Un discours sorti des « 1001 nuits »
Le discours de Michel Barnier sur sa politique générale devant l'Assemblée Nationale était autant sympathique qu'irréaliste. Et il y a de forts doutes qu'il ait le temps de mettre ses projets en œuvre.
(KL) – Évidemment, le nouveau premier ministre voulait proposer un peu quelque chose pour tout le monde, même les écologistes, même la gauche, et surtout à la droite et à l’extrême-droite. Si l’homme est crédible et se soucie réellement de la France, son « programme » n’en est pas un, car il n’aura probablement pas de majorité pour les choses qu’il veut mettre en œuvre.
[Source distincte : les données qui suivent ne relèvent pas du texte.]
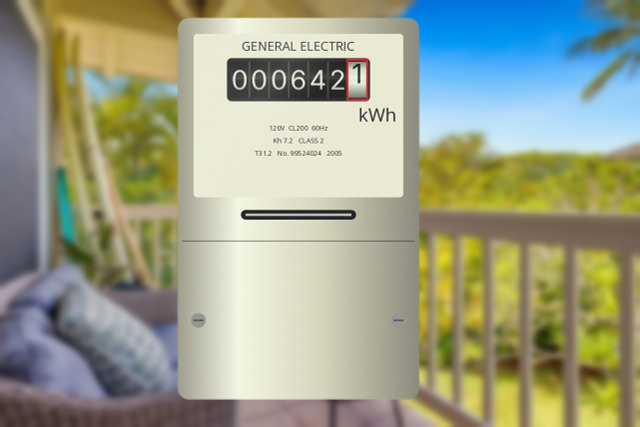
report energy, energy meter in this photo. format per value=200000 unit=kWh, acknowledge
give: value=642.1 unit=kWh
La meilleure phrase de Barnier était sa conclusion : « Prenons soin de la République : elle est fragile ». Mais ce que Barnier n’a pas dit, c’est que c’est son patron Emmanuel Macron qui l’a fragilisée à ce point.
Dans un souci de faire adhérer tout le monde à son « programme », Barnier a proposé un engagement pour la protection du climat (le bonbon un peu floue pour les écologistes), l’augmentation du SMIC de 2% le 1er Novembre (le bonbon pour la gauche), la « révision » (et non pas l’abolition) de la réforme des retraites (le bonbon pour tout le monde sauf les macronistes), l’utilisation des techniques de surveillance éprouvées lors des JO à Paris, comme la reconnaissance faciale numérique (un des bonbons pour l’extrême-droite, malgré l’interdiction de l’Union Européenne d’utiliser de tels systèmes…), et d’autres éléments qui seront, selon toute vraisemblance, impossibles à mettre en œuvre, par manque d’une majorité.
Très intéressants aussi, les réactions des chefs des groupes présents à l’Assemblée Nationale. Si Marine Le Pen a précisé au premier ministre ce qu’il pouvait faire et ce qu’il ne pouvait pas faire, démontrant ainsi qui dirige réellement la politique française, le chef du groupe des macronistes Gabriel Attal a profité de l’occasion pour faire un discours qui était davantage la préparation de sa candidature à la présidence, tandis que Mathilde Panot pour la LFI a estimé nécessaire de vociférer sur le premier ministre, répétant les positions d’extrême-gauche concernant le soutien inconditionnel et foncièrement antisémite de son parti pour la Palestine. Pour le PS, Boris Vallaud a vivement critiqué ce gouvernement de droite, estimant que la démocratie est actuellement en péril en France. Comprendre : les partis présents dans l’hémicycle ne trouveront jamais des accords nécessaires pour que la France puisse être gouvernée jusqu’aux prochaines élections présidentielles, prévues en 2027, mais il y a de forts doutes que le président mal aimé puisse se maintenir d’ici là.
Michel Barnier risque de devenir une sorte de « héro romantique » qui échouera face à l’incapacité du monde politique français de se défendre contre le « putsch » macronien et de négocier en vue de trouver un dénominateur commun. S’il est compréhensible que la gauche, donc le « Nouveau Front Populaire » soit en colère après que la macronie ait totalement ignoré les résultats des élections anticipées déclenchées par elle-même, le Rassemblement-ex-Front National s’est montré plus ouvert au dialogue. Peu étonnant, puisque le gouvernement est obligé de ne proposer que des choses qui trouvent l’approbation de l’extrême-droite. En soulignant qu’elle ne souhaite pas brandir tout le temps la menace de la motion de censure, Marine Le Pen a rappelé habilement au premier ministre qu’elle pourrait, à tout moment, utiliser cet instrument.
Personne ne peut enlever sa bonne volonté à Michel Barnier – mais son gouvernement est déjà condamné. On verra bien combien de semaines ou presque mois ce gouvernement tiendra.